**Directions:**
For this exercise, copy all the data exactly and include none of the pictures.

**Provided material:**

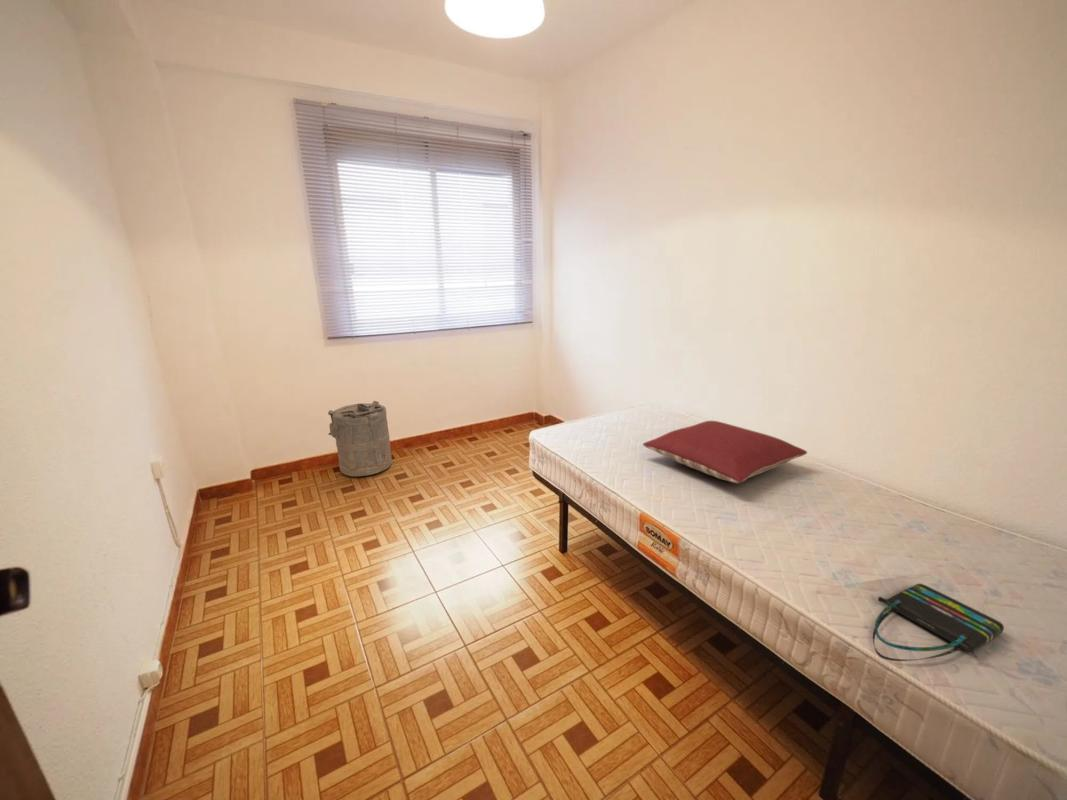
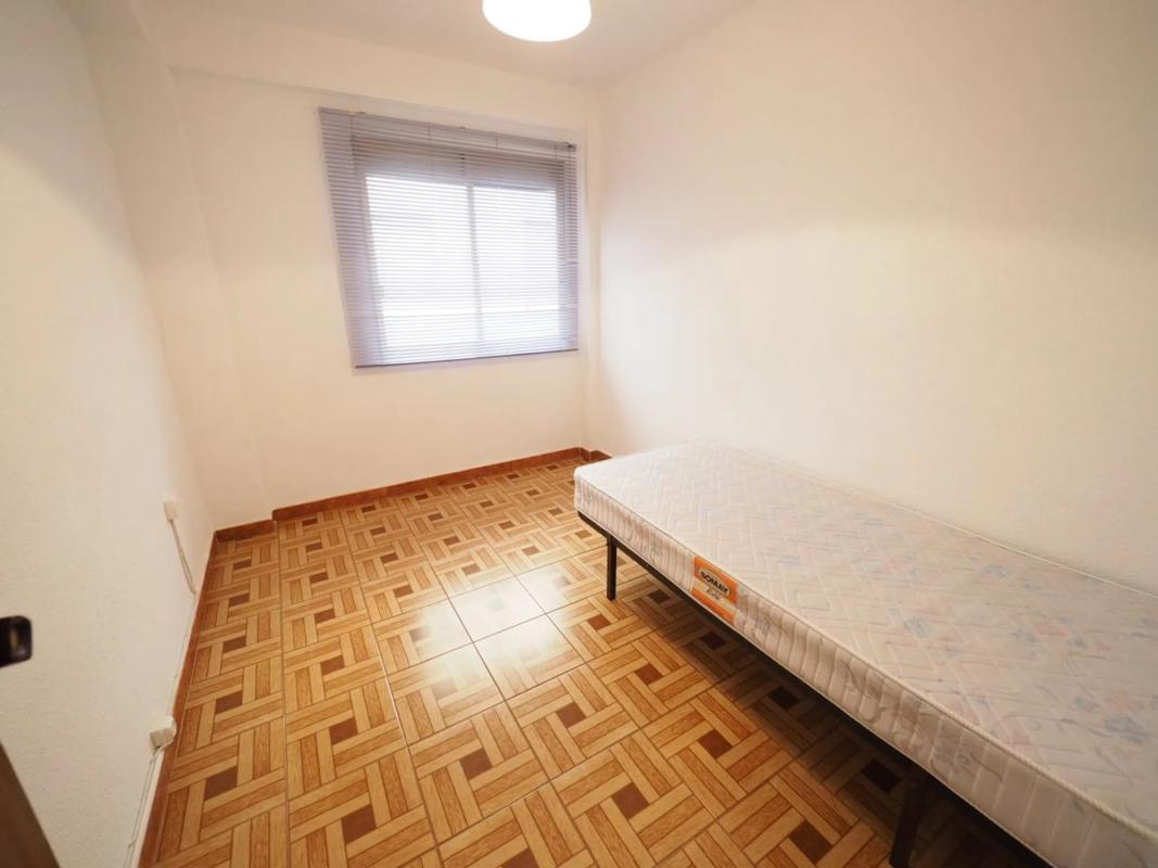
- pillow [642,420,808,484]
- tote bag [872,583,1005,662]
- laundry hamper [327,400,393,477]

**Answer area:**
- pillow [642,420,808,484]
- tote bag [872,583,1005,662]
- laundry hamper [327,400,393,477]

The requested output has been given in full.